[課題の構成]
A: ベニマトウダイの文書の抜粋で、国内の記録がある場所として挙げられているものをすべて書き出してください。
B: ベニマトウダイの文書の抜粋をもとに、次の問いに答えてください。
(i) 深海性魚類の中で本種だけがもつとされる生態は何ですか。
(ii) 静岡県沖遠州灘で採集された個体は何個体ですか。
(iii) その個体を採集した漁業の種類は何ですか。

Abstract / Introduction / Summary:

ベニマトウダイ科ベニマトウダイ属Parazen Kamohara, 1935は全世界からベニマトウダイParazen pacificus Kamohara, 1935のみが知られており(Fricke et al., 2020),深海性魚類において唯一口腔内で卵塊を保育する生態をもつ(Singer et al., 2020).本種は西大西洋,インド・西太平洋,および中央太平洋の温帯から熱帯の深海域に広く分布し(Heemstra, 2000, 2003;Hutchins, 2001;Moore et al., 2003;中坊・甲斐,2013),国内では黒潮流域にあたる房総半島東岸から九州南岸にかけての太平洋沿岸,薩摩半島南西沖,屋久島を含む琉球列島,東シナ海,および九州―パラオ海嶺から記録されている(Ozawa, 1983;Shinohara et al., 2005;Motomura et al., 2010;中坊・甲斐,2013). 静岡県沖遠州灘で操業する底曳網漁業によって4個体(標準体長80.3–128.7 mm)のベニマトウダイが採集された.これらの標本は静岡県沖遠州灘における標本に基づく初記録となる.また観察標本において成長段階による体型と色彩の変化が認められたため,併せて報告を行う.

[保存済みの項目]

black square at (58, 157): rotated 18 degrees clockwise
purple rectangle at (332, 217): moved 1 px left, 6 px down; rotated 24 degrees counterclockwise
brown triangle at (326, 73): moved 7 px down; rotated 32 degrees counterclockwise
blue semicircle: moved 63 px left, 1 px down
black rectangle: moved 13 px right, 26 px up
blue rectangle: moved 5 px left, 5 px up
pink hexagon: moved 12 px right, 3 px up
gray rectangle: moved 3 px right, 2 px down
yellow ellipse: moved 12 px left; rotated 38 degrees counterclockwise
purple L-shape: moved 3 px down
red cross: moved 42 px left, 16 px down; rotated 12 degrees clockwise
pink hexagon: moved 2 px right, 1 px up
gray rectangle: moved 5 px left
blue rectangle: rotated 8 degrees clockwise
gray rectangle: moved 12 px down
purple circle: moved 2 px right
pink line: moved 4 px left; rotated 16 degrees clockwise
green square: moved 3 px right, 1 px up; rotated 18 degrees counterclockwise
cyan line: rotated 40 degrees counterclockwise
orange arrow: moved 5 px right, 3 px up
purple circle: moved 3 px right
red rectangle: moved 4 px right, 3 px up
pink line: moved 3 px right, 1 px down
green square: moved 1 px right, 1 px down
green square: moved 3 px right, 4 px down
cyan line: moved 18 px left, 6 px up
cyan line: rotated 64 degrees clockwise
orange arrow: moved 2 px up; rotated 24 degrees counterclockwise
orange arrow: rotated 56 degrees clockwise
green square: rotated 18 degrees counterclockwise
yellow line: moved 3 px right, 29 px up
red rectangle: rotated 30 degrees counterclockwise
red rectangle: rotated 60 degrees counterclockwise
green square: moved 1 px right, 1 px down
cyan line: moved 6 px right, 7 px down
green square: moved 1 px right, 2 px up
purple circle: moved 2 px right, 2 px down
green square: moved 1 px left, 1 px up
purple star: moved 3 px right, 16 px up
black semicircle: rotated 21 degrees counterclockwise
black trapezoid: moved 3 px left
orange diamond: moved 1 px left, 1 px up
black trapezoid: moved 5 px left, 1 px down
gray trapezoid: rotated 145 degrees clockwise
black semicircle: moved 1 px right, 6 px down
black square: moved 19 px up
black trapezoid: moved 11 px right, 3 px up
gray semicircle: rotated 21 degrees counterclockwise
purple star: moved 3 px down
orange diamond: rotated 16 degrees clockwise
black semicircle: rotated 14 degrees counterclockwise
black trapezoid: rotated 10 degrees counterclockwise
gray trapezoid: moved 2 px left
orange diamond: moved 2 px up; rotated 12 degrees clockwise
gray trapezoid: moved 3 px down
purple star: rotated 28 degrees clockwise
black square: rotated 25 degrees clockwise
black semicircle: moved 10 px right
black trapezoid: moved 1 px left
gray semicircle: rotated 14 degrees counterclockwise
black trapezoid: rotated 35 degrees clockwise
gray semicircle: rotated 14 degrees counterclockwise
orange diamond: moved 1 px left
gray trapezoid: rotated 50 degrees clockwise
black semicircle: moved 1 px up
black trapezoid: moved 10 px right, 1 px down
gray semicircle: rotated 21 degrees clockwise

[模範解答]
A:
房総半島東岸から九州南岸にかけての太平洋沿岸
薩摩半島南西沖
屋久島を含む琉球列島
東シナ海
九州―パラオ海嶺

B:
(i) 口腔内で卵塊を保育すること
(ii) 4個体
(iii) 底曳網漁業